Fig. 4Predicted reduction in HSV-2 incidence rate after 30 years among males and females for the six scenarios presented in Garnett’s study where the vaccine is assumed to reduce: Sc1 – symptoms only (no reduction in infectivity), Sc2 – symptoms and symptomatic infectivity, Sc3 – symptoms and all (symptomatic and asymptomatic) infectivity, Sc4 – susceptibility only, Sc5 – susceptibility, symptoms and symptomatic infectivity, Sc6 – susceptibility, symptoms, and all infectivity among women HSV-1 negative only (only 40% of women), all women (not men), and both men and women. Other assumptions are as described in Fig. 3. Pos – positive, Neg – negative.

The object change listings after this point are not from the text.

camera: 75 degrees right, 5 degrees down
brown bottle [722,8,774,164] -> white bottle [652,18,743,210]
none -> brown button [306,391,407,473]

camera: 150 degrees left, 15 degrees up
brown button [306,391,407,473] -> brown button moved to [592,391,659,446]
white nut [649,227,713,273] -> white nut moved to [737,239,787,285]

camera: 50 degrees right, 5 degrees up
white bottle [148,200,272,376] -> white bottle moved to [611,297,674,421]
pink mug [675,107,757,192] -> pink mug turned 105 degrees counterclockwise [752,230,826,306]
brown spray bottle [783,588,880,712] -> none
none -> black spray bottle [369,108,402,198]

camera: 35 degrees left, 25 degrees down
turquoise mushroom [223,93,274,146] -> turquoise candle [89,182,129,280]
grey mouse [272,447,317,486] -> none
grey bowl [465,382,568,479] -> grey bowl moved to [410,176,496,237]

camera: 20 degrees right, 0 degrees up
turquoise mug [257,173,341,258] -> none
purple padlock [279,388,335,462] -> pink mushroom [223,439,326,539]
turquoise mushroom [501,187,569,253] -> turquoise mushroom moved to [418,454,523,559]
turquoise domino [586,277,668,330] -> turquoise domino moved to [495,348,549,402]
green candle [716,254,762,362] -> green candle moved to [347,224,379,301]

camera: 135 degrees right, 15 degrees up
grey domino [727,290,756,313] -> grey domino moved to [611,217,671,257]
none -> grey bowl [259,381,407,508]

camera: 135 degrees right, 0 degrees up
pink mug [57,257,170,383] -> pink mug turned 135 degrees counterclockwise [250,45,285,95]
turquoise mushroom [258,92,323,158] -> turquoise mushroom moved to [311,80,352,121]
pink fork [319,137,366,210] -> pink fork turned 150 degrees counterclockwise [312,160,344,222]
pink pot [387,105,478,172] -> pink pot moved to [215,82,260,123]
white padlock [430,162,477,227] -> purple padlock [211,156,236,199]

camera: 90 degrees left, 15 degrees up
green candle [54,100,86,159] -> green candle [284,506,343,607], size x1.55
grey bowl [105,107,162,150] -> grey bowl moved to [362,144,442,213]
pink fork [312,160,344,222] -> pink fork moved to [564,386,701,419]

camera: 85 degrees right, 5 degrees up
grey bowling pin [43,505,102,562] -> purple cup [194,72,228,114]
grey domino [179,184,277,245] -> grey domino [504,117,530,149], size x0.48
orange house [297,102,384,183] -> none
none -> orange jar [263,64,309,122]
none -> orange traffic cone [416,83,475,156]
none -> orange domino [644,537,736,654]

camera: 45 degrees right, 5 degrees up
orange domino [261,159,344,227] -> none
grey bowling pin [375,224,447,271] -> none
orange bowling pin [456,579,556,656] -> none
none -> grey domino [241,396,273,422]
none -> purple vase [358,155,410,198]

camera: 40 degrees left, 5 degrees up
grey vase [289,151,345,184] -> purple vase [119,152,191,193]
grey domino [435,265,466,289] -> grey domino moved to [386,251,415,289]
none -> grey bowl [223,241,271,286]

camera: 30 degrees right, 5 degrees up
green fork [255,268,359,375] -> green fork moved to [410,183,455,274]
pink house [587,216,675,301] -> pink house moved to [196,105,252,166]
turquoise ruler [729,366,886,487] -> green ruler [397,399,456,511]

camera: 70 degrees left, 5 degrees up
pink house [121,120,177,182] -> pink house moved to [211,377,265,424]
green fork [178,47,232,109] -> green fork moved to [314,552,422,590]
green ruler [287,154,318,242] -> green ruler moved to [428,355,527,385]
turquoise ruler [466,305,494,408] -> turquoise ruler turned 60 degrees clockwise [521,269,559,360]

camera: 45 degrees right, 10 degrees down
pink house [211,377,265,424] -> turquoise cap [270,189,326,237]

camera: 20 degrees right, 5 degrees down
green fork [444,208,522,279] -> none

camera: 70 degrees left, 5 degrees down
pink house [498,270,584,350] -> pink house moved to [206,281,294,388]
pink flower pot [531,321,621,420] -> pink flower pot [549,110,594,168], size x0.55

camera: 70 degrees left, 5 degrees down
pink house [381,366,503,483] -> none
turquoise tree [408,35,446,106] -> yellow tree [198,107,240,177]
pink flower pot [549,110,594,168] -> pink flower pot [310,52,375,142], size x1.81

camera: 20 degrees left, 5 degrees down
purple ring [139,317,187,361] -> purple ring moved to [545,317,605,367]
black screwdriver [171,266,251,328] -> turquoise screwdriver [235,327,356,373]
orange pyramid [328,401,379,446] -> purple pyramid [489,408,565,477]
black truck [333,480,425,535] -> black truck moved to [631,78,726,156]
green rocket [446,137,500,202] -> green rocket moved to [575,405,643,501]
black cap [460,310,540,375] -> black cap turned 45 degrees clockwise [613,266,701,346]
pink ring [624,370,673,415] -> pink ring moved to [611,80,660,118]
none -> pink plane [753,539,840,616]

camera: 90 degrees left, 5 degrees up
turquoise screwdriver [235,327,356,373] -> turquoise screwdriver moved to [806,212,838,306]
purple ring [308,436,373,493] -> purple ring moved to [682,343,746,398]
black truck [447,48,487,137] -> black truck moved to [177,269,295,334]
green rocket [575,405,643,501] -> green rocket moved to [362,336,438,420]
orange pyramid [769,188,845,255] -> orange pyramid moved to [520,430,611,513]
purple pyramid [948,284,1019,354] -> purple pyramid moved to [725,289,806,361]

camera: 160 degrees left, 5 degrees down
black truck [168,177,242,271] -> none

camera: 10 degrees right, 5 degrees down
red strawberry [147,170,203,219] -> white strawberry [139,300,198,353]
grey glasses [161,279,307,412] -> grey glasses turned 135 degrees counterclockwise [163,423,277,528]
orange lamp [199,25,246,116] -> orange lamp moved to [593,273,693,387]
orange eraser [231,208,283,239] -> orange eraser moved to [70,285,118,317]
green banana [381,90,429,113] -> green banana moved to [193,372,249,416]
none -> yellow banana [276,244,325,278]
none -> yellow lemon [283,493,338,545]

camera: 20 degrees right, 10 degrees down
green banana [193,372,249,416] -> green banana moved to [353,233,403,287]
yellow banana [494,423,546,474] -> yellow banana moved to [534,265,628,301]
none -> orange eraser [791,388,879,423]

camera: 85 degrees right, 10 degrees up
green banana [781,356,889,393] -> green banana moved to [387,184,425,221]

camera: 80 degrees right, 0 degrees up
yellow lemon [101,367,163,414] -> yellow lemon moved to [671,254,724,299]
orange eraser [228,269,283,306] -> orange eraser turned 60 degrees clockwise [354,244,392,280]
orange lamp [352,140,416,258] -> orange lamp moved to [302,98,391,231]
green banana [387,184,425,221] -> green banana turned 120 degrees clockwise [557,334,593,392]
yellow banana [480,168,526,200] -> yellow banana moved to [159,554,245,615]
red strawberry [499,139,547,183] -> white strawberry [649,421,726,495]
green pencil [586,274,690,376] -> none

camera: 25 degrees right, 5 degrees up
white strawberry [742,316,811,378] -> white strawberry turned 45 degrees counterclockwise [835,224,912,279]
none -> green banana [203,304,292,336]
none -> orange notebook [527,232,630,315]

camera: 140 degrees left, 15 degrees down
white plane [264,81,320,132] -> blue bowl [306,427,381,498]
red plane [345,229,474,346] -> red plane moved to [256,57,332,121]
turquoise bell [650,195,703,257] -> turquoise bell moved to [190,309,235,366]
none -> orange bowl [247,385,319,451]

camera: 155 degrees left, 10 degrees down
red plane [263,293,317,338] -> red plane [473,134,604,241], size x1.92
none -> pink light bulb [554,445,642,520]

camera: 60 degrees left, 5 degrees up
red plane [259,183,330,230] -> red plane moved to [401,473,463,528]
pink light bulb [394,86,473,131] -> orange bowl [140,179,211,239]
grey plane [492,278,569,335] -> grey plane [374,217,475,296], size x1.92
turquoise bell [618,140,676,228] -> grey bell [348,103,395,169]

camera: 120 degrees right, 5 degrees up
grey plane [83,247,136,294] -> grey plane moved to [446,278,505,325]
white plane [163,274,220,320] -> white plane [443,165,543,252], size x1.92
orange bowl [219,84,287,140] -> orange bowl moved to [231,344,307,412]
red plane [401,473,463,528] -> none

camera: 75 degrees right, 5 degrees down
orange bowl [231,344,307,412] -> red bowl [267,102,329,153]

Fig. 5(A) Predicted reduction in overall HSV-2 incidence rate across selected sets of assumptions presented in Freeman et al. (2009). Vaccination strategies: routine vaccination at sexual debut with or without catch-up (50% uptake at 5 years), for a vaccine with different efficacies, duration, and effects (Sc3-6 defined in Table 1). (B) Scatter plot of the expected reduction in overall HIV incidence rate as a function of the overall reduction in HSV-2 incidence following HSV-2 vaccination for various sets of assumptions (vaccine effects and efficacies, duration of effects = 10 years) assuming 50% uptake. Vaccine effects: Sc4 – reduction in susceptibility only (VEs), Sc3 – reduction in shedding reactivation frequency and duration and all infectivity (VEI, VER, VEL), Sc6 – both Sc3 and Sc4 (VEs, VEI, VER, VEL). Mid [Low, High] values represent population-level effectiveness for efficacies of 75% [50%, 90%] as in Fig. 3.